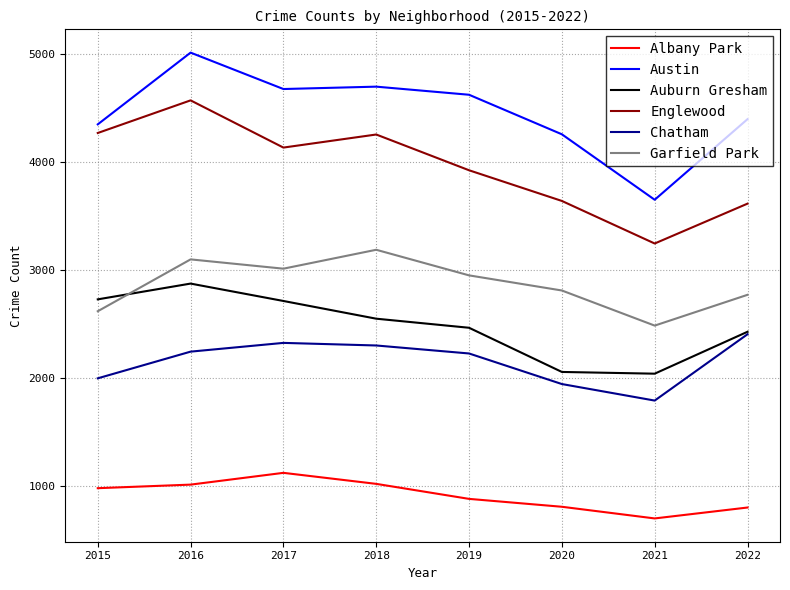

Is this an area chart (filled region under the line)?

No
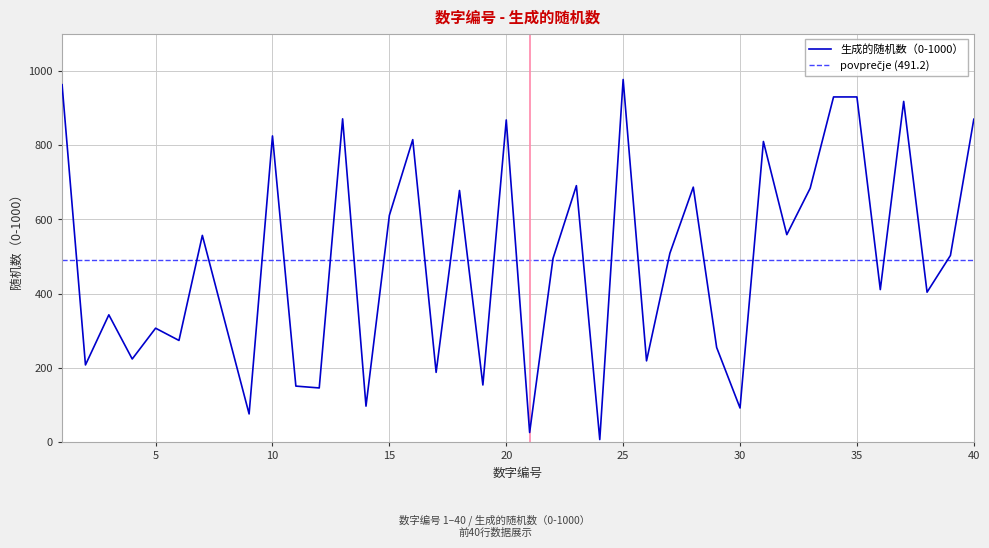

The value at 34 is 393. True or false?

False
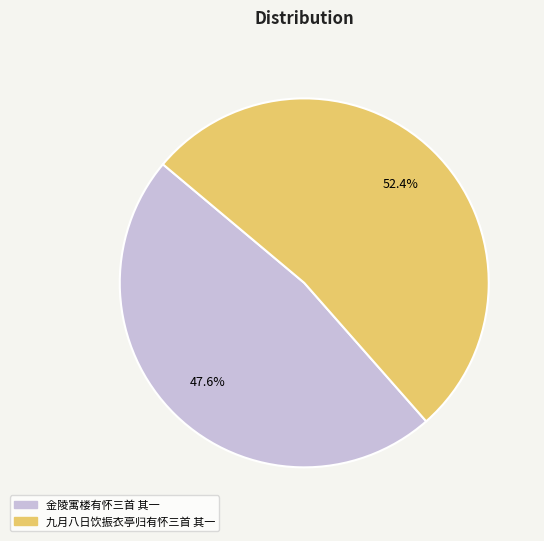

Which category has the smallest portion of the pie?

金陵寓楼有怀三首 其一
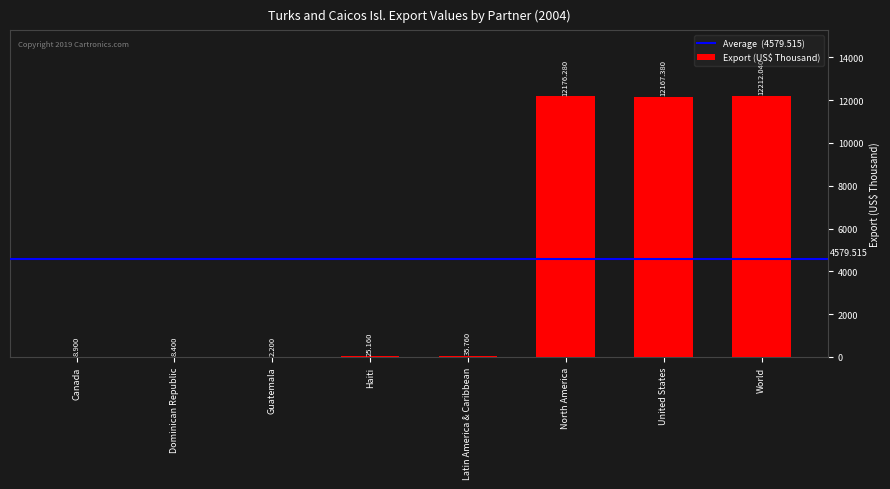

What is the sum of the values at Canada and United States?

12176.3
+ + + +
Pull out each line from the items above that contains the string "What", matching case exactly.

Finished exercise:
What is the sum of the values at Canada and United States?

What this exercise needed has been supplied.